= Task directions =
Retype every line from the first one down through the line containing "shadows and highlights: shadows 30.65, highlights", including that line, with no changes.

= Data for this exercise =
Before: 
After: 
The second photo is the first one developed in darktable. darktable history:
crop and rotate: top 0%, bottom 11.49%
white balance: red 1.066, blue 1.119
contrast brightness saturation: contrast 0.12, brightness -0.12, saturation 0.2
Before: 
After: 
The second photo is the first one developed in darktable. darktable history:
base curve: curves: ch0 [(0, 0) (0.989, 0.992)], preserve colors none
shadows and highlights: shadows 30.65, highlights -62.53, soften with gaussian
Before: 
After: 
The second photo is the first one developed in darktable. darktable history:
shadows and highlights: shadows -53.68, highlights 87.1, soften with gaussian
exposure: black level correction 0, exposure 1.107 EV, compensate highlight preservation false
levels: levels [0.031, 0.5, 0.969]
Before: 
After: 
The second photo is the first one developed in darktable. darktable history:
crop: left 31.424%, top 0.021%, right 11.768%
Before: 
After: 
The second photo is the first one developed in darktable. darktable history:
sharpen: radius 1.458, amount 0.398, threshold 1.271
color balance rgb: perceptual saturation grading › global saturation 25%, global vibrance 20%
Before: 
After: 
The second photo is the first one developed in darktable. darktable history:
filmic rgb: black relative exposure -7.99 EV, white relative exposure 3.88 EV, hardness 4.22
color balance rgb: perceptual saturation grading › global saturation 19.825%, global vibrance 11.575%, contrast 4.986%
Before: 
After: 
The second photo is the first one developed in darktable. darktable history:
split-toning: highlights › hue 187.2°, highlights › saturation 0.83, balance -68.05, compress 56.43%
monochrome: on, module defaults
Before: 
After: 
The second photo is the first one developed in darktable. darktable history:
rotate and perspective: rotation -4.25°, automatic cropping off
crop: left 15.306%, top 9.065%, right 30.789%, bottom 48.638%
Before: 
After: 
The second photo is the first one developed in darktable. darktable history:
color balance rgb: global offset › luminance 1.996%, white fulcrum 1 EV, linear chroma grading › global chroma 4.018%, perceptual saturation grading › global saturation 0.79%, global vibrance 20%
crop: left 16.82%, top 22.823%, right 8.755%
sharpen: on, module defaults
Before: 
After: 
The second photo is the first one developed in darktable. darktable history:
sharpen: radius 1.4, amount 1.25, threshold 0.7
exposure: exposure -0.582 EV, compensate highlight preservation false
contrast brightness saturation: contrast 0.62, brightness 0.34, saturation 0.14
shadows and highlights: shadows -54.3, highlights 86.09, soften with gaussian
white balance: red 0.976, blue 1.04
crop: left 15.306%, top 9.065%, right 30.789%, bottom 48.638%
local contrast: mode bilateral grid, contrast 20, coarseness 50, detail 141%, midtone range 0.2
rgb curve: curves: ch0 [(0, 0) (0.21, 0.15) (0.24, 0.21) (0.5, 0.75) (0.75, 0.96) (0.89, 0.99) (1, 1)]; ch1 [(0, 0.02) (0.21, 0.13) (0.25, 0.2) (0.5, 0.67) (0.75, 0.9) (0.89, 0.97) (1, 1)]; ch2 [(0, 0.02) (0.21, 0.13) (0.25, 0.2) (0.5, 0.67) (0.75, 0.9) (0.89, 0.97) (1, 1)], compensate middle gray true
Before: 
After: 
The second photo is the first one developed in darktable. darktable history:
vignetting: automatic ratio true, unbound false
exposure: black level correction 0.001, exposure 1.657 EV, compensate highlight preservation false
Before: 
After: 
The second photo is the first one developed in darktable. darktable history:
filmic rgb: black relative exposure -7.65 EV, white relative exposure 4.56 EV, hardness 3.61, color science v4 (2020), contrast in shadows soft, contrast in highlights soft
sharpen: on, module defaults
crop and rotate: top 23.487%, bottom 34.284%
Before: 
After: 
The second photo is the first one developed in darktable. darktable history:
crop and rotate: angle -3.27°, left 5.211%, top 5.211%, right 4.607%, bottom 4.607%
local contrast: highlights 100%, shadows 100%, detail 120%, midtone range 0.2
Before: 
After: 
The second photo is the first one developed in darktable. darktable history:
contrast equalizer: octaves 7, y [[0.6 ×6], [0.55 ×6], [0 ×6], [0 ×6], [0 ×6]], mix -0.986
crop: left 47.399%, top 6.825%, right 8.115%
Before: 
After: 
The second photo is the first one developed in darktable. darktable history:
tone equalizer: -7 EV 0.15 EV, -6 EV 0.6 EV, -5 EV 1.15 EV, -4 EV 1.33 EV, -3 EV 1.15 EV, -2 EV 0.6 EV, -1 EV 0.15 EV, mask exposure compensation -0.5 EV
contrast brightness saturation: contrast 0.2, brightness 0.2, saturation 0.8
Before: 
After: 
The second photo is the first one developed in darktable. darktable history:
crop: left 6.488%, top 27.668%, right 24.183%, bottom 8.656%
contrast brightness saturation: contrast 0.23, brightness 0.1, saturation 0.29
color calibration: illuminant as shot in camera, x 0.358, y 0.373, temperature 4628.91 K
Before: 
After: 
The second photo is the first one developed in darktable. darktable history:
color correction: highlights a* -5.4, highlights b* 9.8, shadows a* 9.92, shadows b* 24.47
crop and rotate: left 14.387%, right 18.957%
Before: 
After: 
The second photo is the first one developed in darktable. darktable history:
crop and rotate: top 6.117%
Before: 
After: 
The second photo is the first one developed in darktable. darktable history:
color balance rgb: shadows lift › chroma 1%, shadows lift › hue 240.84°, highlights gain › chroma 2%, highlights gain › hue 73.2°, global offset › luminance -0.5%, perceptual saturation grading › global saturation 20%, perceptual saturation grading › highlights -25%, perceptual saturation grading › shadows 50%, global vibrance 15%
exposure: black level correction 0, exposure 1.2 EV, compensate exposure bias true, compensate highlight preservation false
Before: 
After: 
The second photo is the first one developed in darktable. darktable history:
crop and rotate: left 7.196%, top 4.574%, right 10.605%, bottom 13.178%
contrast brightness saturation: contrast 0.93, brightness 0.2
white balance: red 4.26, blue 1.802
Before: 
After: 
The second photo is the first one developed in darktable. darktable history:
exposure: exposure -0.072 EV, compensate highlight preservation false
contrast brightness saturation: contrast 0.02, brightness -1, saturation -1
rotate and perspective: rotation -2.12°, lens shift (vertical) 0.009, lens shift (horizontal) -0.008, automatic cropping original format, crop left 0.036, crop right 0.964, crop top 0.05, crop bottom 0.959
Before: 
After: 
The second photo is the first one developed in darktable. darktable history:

= Solution to the problem =
Before: 
After: 
The second photo is the first one developed in darktable. darktable history:
crop and rotate: top 0%, bottom 11.49%
white balance: red 1.066, blue 1.119
contrast brightness saturation: contrast 0.12, brightness -0.12, saturation 0.2
Before: 
After: 
The second photo is the first one developed in darktable. darktable history:
base curve: curves: ch0 [(0, 0) (0.989, 0.992)], preserve colors none
shadows and highlights: shadows 30.65, highlights -62.53, soften with gaussian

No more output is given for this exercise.